> [ASSIGNMENT]:
Your output should be the line that contains "cancer was stained" and all lines after it in the records, retyped exactly through the last one.

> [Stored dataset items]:
----------------------------------------

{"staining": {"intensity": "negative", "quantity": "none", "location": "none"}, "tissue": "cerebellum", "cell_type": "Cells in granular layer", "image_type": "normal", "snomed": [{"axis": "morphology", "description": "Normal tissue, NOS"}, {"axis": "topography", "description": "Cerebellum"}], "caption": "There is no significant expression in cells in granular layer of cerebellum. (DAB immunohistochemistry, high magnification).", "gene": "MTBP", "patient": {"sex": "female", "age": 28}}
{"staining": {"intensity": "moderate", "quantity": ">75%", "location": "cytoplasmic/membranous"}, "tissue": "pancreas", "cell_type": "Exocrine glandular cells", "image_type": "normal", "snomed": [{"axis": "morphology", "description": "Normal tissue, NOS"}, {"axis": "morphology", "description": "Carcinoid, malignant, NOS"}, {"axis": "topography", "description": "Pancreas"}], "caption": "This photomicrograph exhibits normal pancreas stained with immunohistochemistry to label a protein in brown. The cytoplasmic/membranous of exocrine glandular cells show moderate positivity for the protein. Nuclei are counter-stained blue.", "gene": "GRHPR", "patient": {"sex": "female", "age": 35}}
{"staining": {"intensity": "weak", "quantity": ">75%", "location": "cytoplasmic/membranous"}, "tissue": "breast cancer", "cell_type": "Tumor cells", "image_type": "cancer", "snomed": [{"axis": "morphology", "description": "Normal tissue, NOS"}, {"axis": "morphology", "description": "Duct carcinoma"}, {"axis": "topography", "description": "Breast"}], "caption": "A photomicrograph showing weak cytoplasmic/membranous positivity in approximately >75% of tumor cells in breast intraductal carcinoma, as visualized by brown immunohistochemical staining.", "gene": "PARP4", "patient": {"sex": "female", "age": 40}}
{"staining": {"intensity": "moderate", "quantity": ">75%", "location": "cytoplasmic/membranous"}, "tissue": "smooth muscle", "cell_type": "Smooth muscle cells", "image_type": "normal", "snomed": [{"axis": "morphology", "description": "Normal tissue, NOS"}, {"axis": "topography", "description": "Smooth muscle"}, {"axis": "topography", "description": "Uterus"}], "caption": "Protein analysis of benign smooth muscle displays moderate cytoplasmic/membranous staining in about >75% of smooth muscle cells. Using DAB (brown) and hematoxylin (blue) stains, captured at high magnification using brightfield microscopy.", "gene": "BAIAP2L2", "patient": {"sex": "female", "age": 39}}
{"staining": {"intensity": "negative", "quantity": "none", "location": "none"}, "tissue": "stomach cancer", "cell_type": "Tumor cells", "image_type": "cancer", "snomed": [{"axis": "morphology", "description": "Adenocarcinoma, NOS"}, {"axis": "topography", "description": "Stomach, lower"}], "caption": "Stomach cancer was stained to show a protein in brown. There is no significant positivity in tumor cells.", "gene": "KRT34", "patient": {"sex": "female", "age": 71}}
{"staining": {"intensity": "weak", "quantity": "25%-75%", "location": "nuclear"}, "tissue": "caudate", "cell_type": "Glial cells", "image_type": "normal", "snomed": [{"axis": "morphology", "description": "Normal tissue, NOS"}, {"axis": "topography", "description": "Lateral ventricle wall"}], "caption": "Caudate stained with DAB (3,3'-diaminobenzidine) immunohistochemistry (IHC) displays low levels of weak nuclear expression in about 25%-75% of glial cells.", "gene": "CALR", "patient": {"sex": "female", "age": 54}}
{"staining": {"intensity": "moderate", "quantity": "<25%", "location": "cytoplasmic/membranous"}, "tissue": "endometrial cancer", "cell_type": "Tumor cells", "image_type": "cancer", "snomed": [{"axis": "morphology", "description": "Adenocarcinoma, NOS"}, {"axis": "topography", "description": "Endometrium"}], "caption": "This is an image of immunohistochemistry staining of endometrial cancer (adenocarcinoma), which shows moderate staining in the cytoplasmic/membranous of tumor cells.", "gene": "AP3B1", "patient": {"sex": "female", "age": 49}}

----------------------------------------

> [ANSWER SPACE]:
{"staining": {"intensity": "negative", "quantity": "none", "location": "none"}, "tissue": "stomach cancer", "cell_type": "Tumor cells", "image_type": "cancer", "snomed": [{"axis": "morphology", "description": "Adenocarcinoma, NOS"}, {"axis": "topography", "description": "Stomach, lower"}], "caption": "Stomach cancer was stained to show a protein in brown. There is no significant positivity in tumor cells.", "gene": "KRT34", "patient": {"sex": "female", "age": 71}}
{"staining": {"intensity": "weak", "quantity": "25%-75%", "location": "nuclear"}, "tissue": "caudate", "cell_type": "Glial cells", "image_type": "normal", "snomed": [{"axis": "morphology", "description": "Normal tissue, NOS"}, {"axis": "topography", "description": "Lateral ventricle wall"}], "caption": "Caudate stained with DAB (3,3'-diaminobenzidine) immunohistochemistry (IHC) displays low levels of weak nuclear expression in about 25%-75% of glial cells.", "gene": "CALR", "patient": {"sex": "female", "age": 54}}
{"staining": {"intensity": "moderate", "quantity": "<25%", "location": "cytoplasmic/membranous"}, "tissue": "endometrial cancer", "cell_type": "Tumor cells", "image_type": "cancer", "snomed": [{"axis": "morphology", "description": "Adenocarcinoma, NOS"}, {"axis": "topography", "description": "Endometrium"}], "caption": "This is an image of immunohistochemistry staining of endometrial cancer (adenocarcinoma), which shows moderate staining in the cytoplasmic/membranous of tumor cells.", "gene": "AP3B1", "patient": {"sex": "female", "age": 49}}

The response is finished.